While still enjoyable, Mercenary's campaign often feels either derivative of modern military shooters or limited in choices. It's a game that often has the option to play through sections of it stealthily, only to have it suddenly switch to run-and-gun, prompting you to run to one of BlackJack's crates, the only place in-game where you can change your weapon loadout. There's also a moment near the end of the game where BlackJack, acting as your conscience, tells you you'll have to make a moral decision soon. Well, that's a lie: The game makes the decision for you. It's not exactly unusual for a military FPS to streamline the experience, but it might have been nice to not have been teased with the idea of a choice.

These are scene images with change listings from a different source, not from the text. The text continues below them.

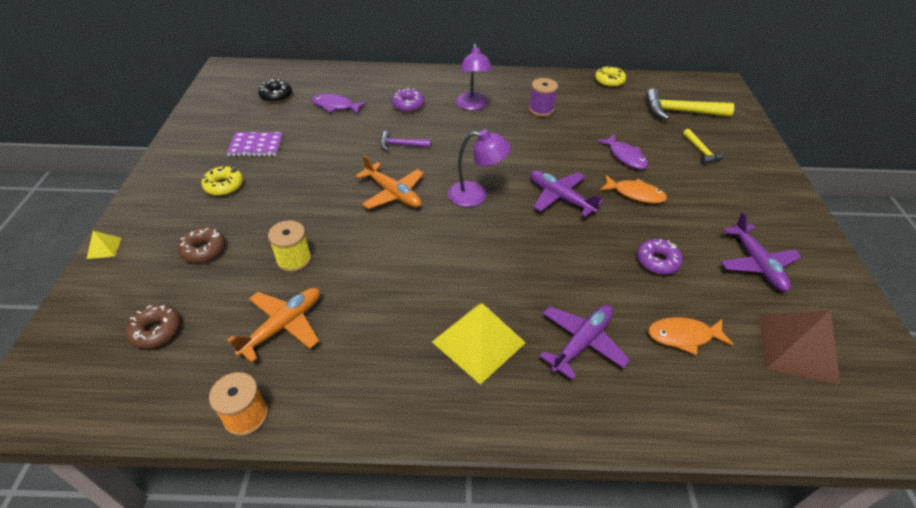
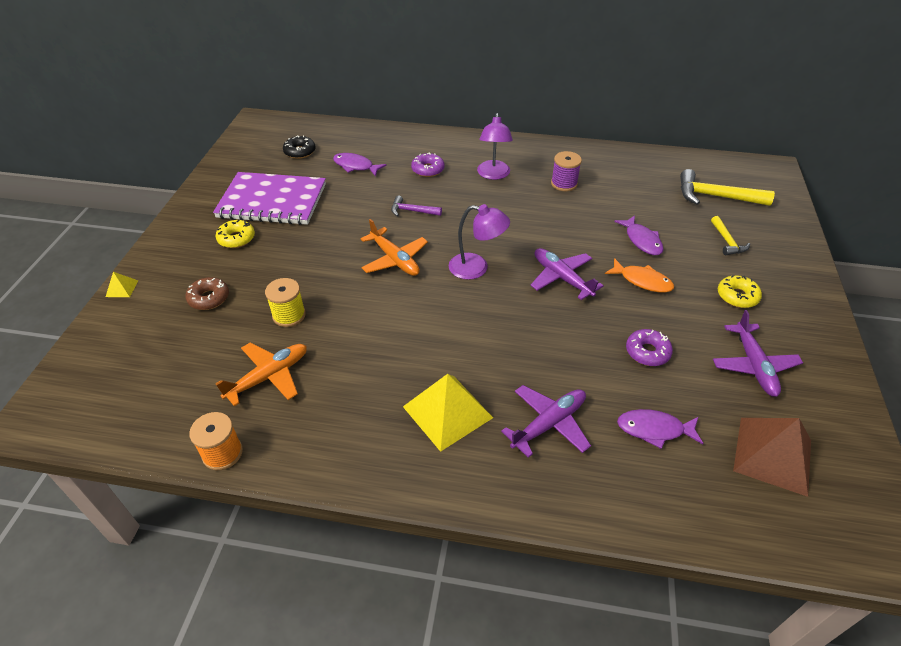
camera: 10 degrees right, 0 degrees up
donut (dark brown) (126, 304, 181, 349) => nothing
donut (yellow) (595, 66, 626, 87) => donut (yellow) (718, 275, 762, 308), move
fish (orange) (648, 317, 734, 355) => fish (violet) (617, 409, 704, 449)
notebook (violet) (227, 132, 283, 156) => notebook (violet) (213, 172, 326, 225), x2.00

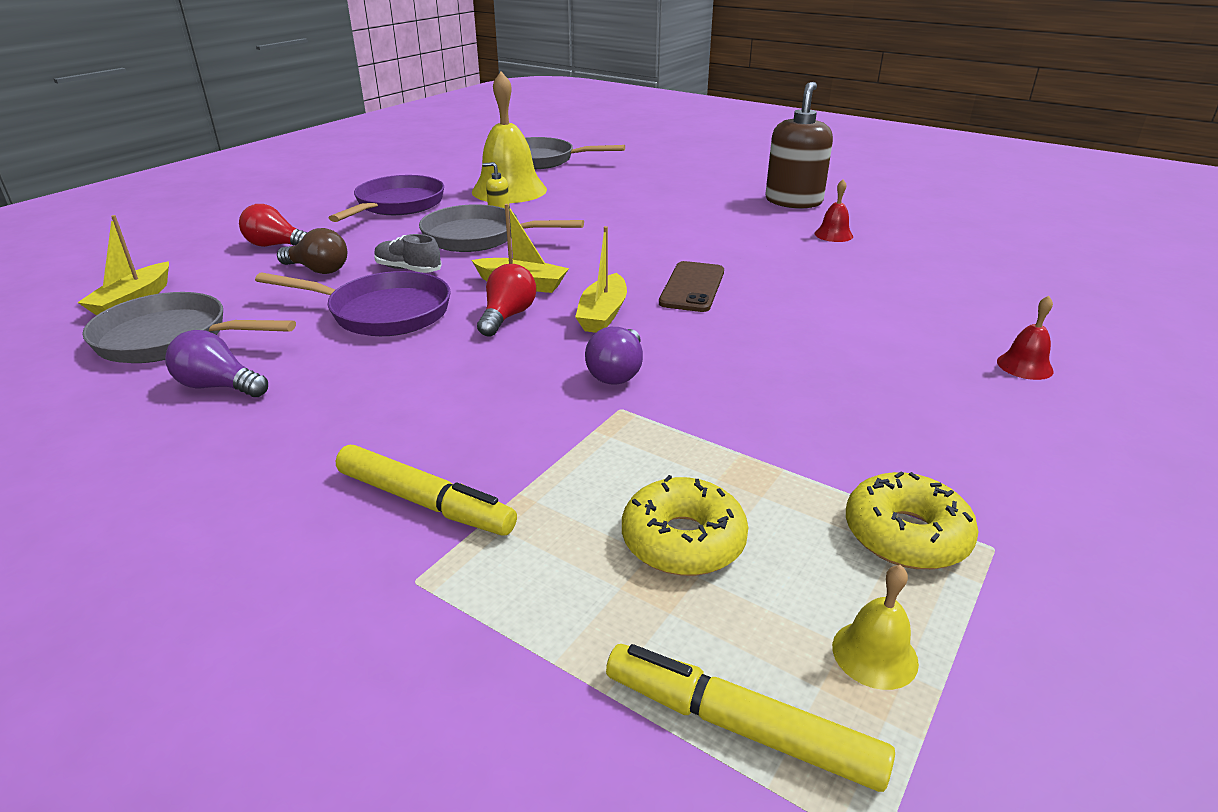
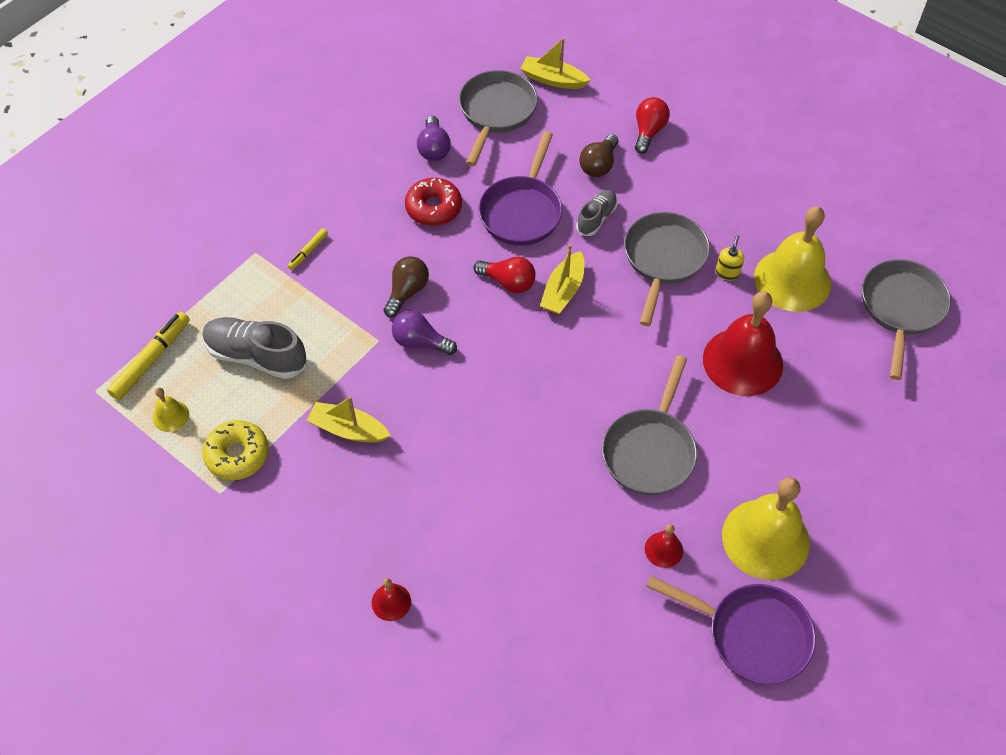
camera: 95 degrees right, 25 degrees up
phone (dark brown) (659, 261, 724, 312) => nothing
nothing => light bulb (dark brown) (384, 256, 429, 318)
nothing => donut (crimson) (405, 178, 462, 226)
nothing => frying pan (grey) (602, 355, 697, 495)
nothing => hand bell (crimson) (703, 291, 783, 396)
frying pan (violet) (329, 175, 444, 222) => frying pan (violet) (646, 576, 816, 684), move
boat (yellow) (575, 226, 627, 333) => boat (yellow) (307, 396, 391, 443), move
donut (yellow) (622, 475, 748, 576) => lace-up shoe (grey) (202, 317, 306, 379)
pump bottle (dark brown) (765, 82, 833, 208) => hand bell (yellow) (722, 477, 810, 580)
light bulb (violet) (165, 330, 268, 397) => light bulb (violet) (417, 116, 451, 161), 150 degrees clockwise
marker (yellow) (336, 445, 517, 536) => marker (yellow) (288, 228, 328, 270), x0.54

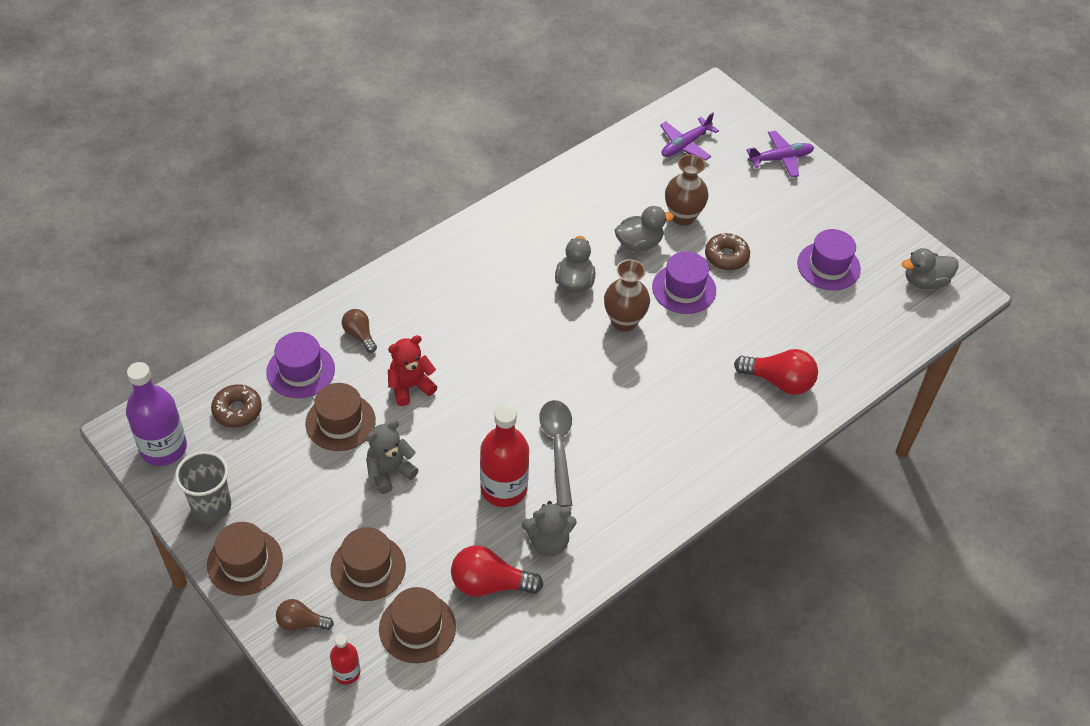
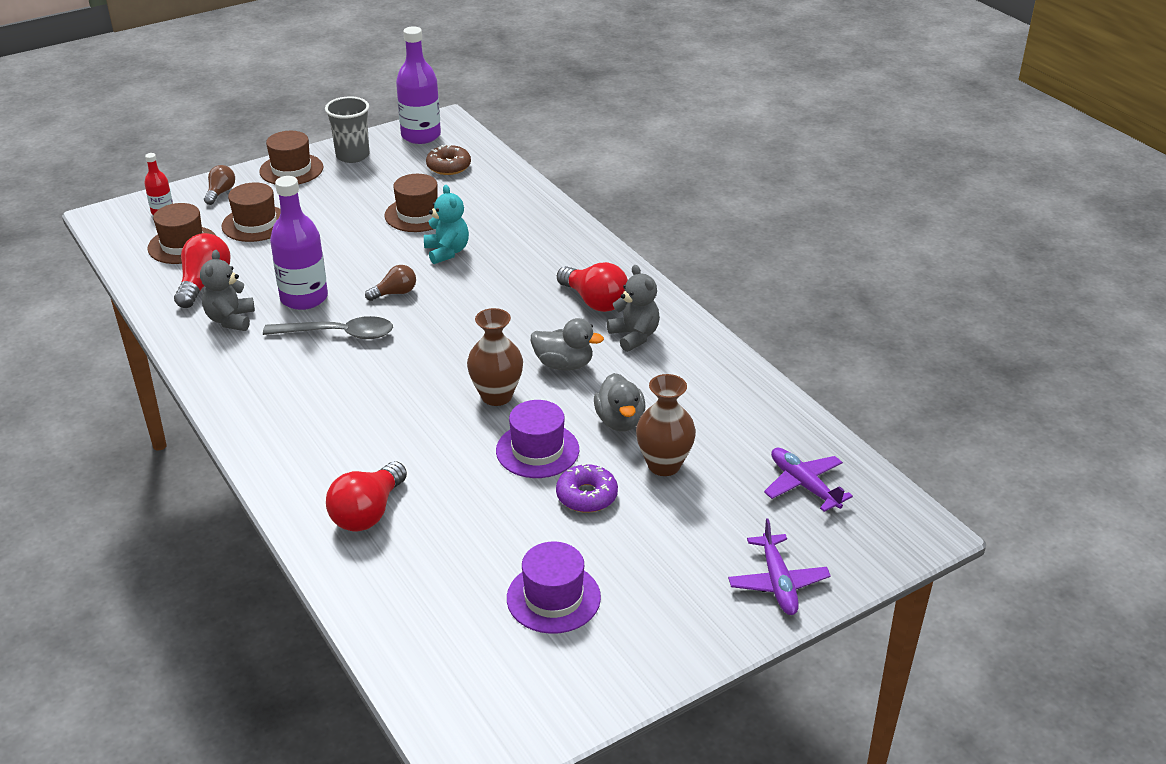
camera: 100 degrees right, 15 degrees down
tall hat (violet) (266, 332, 335, 398) => nothing
duck (grey) (902, 248, 959, 289) => nothing
nothing => light bulb (crimson) (557, 262, 628, 312)
light bulb (dark brown) (342, 309, 377, 353) => light bulb (dark brown) (365, 265, 416, 301), move
teddy bear (grey) (366, 420, 419, 494) => teddy bear (grey) (607, 265, 660, 352), move
teddy bear (crimson) (388, 335, 437, 406) => teddy bear (aqua) (424, 185, 469, 264)
drink bottle (crimson) (480, 405, 529, 507) => drink bottle (violet) (270, 176, 328, 310)
donut (dark brown) (705, 233, 750, 270) => donut (violet) (556, 463, 618, 513)

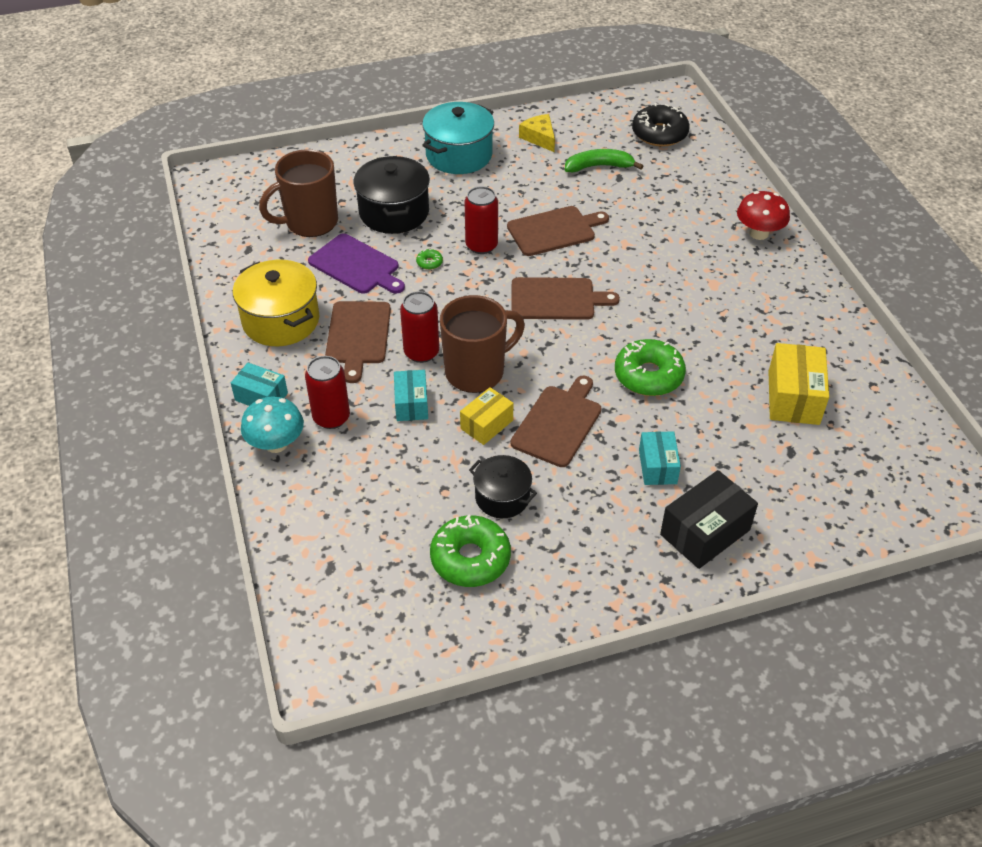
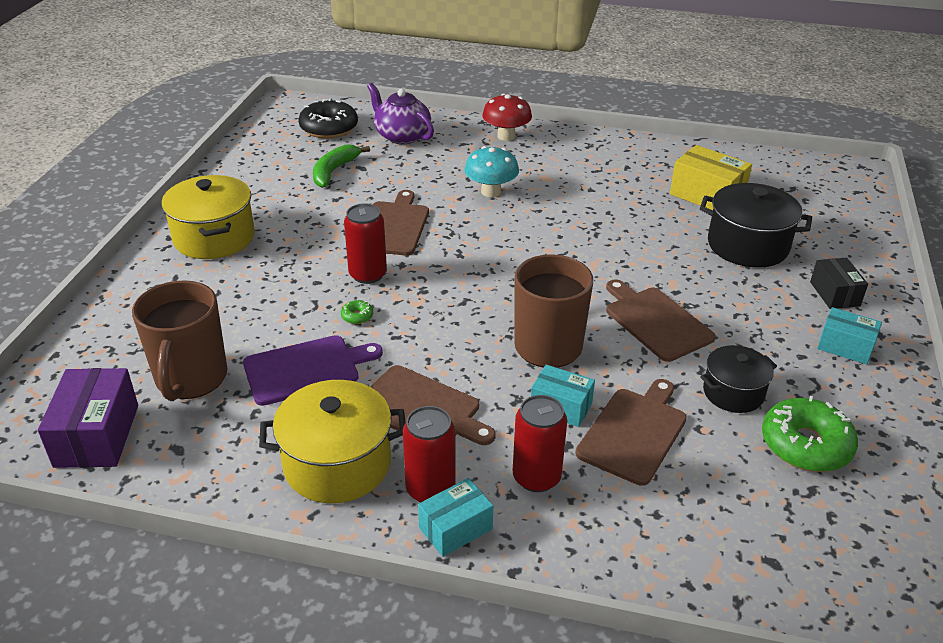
camera: 60 degrees left, 10 degrees down
parcel (yellow) (460, 387, 514, 445) => nothing
cheese (yellow) (519, 114, 555, 152) => nothing
donut (leaf-green) (615, 339, 686, 396) => nothing
nothing => parcel (violet) (38, 368, 138, 468)
nothing => teapot (violet) (367, 83, 434, 144)
fungus (aqua) (241, 396, 304, 453) => fungus (aqua) (465, 146, 519, 197), move
cooking pot (black) (354, 156, 430, 234) => cooking pot (black) (700, 183, 812, 268), move
tin (crimson) (400, 291, 439, 363) => tin (crimson) (403, 406, 455, 502), move
cutting board (dark brown) (512, 277, 620, 320) => cutting board (dark brown) (575, 379, 687, 486), move
parcel (aqua) (639, 431, 681, 485) => parcel (aqua) (817, 307, 882, 364), move
cooking pot (aqua) (422, 102, 494, 174) => cooking pot (yellow) (162, 175, 255, 259)
parcel (black) (660, 470, 758, 569) => parcel (black) (810, 258, 868, 309), x0.64

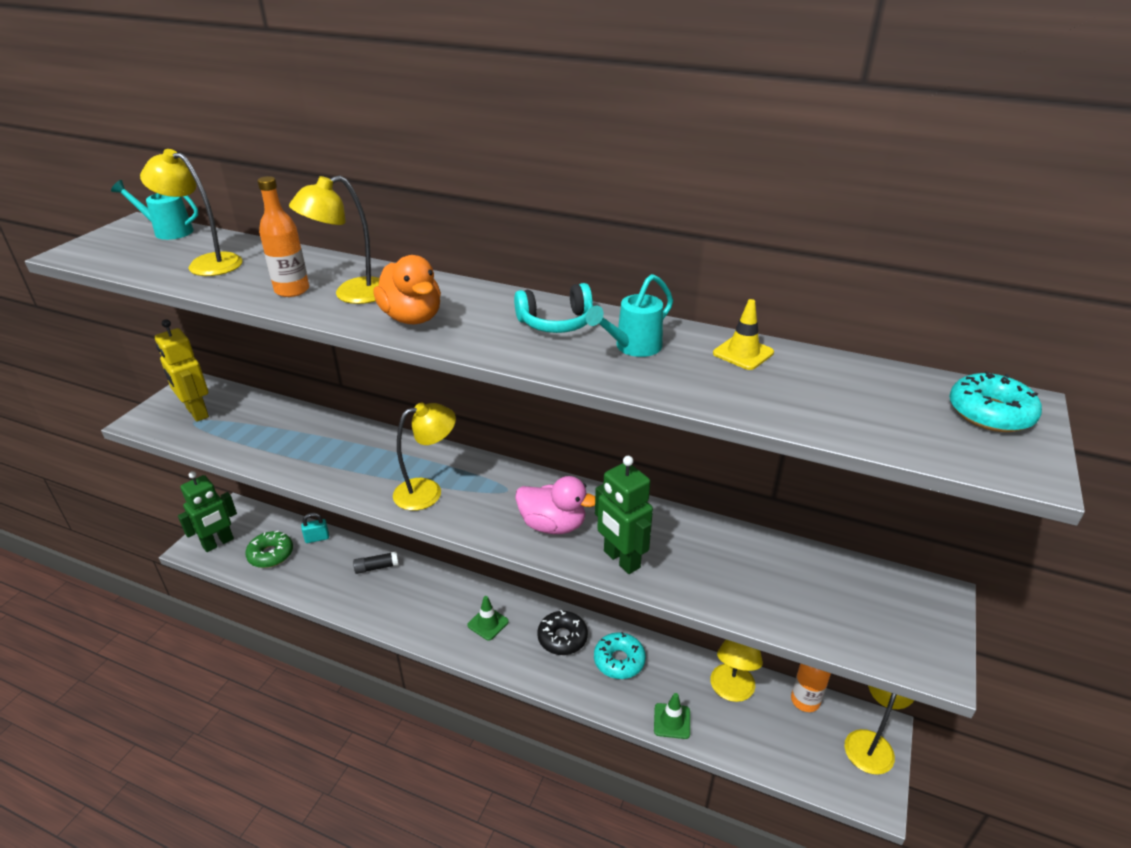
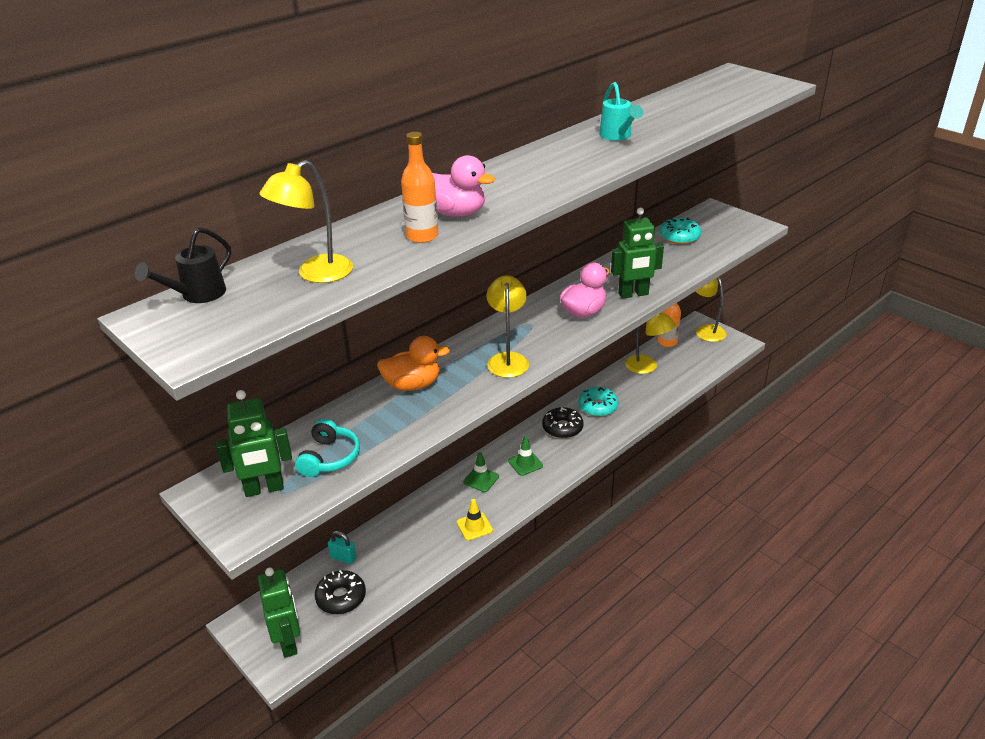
camera: 65 degrees left, 0 degrees up
glue stick (black) (353, 552, 399, 574) => nothing
duck (orange) (373, 255, 441, 324) => duck (orange) (377, 336, 450, 391), move
headphones (aqua) (514, 283, 593, 333) => headphones (aqua) (295, 419, 360, 477), move
safety cone (leaf-green) (654, 693, 690, 739) => safety cone (leaf-green) (463, 452, 499, 492), move
safety cone (yellow) (713, 299, 774, 370) => safety cone (yellow) (457, 499, 493, 541), move
donut (aqua) (949, 371, 1042, 432) => donut (aqua) (660, 218, 701, 244), move
lamp (yellow) (289, 176, 380, 304) => duck (rosy) (432, 155, 495, 217)
watering can (aqua) (111, 180, 198, 240) => watering can (black) (135, 227, 231, 303)
toy robot (yellow) (155, 319, 209, 422) => toy robot (leaf-green) (216, 390, 292, 497)
donut (leaf-green) (245, 531, 293, 568) => donut (black) (315, 570, 366, 614)
small lock (aqua) (301, 513, 329, 543) => small lock (aqua) (328, 531, 357, 564), 75 degrees counterclockwise

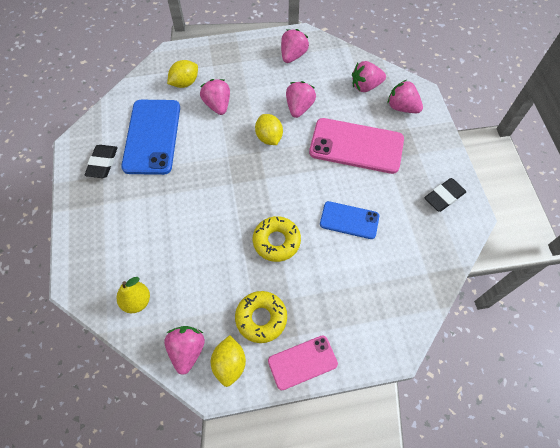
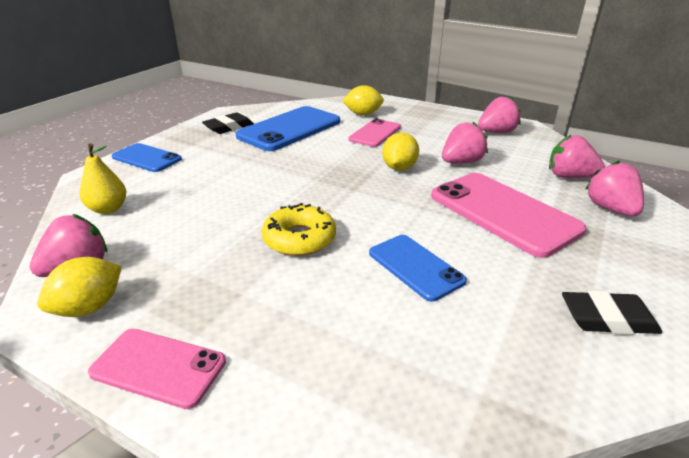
camera: 40 degrees right, 30 degrees down
donut (yellow) (235, 291, 287, 343) => nothing
nothing => phone (blue) (112, 143, 182, 172)
strawberry (rosy) (200, 79, 230, 115) => phone (rosy) (348, 118, 401, 147)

It's a good thing then that multiplayer in Mercenary is the highlight. It's divided into standard ISA versus Helghan matches, with three different play modes: Mercenary Warfare (Deathmatch), Guerrilla Warfare (Team Deathmatch), and Warzone (a multi-event game with different team objectives that switch after a round). All the modes, but especially Warzone, are enhanced by the inclusion of the VAN-Guard.
Dropping into the maps, which are large and have a surprising amount of vertical gameplay, are VAN-Guard capsules, which the player must activate to be able to use their VAN-Guard systems or abilities. When these capsules drop, they appear as yellow dots on the map, and because of the advantages these extra attacks provide, they become focal points for multiplayer matches in Mercenary and Guerrilla Warfare matches.
In Warzone matches, the capsules are sometimes used as objectives themselves, where in one mode, activating them starts the hacking mini-game, a quick puzzle-game that involves matching shapes, but during which the hacker is completely vulnerable to attack. Another mode in Warzone involves Interrogating opponents, also during which the player is vulnerable while interrogating, but if the interrogation quick-time event is completed, it grants the player access to enemy locations on their map.
Killzone: Mercenary is still an enjoyable game, though the story and some gameplay elements are derivative. It's a beautiful port of the series, with the highest graphic fidelity of any game I've yet seen on the PS Vita. The multiplayer, especially, is fantastic, and adds a new layer to the game with the VAN-Guard.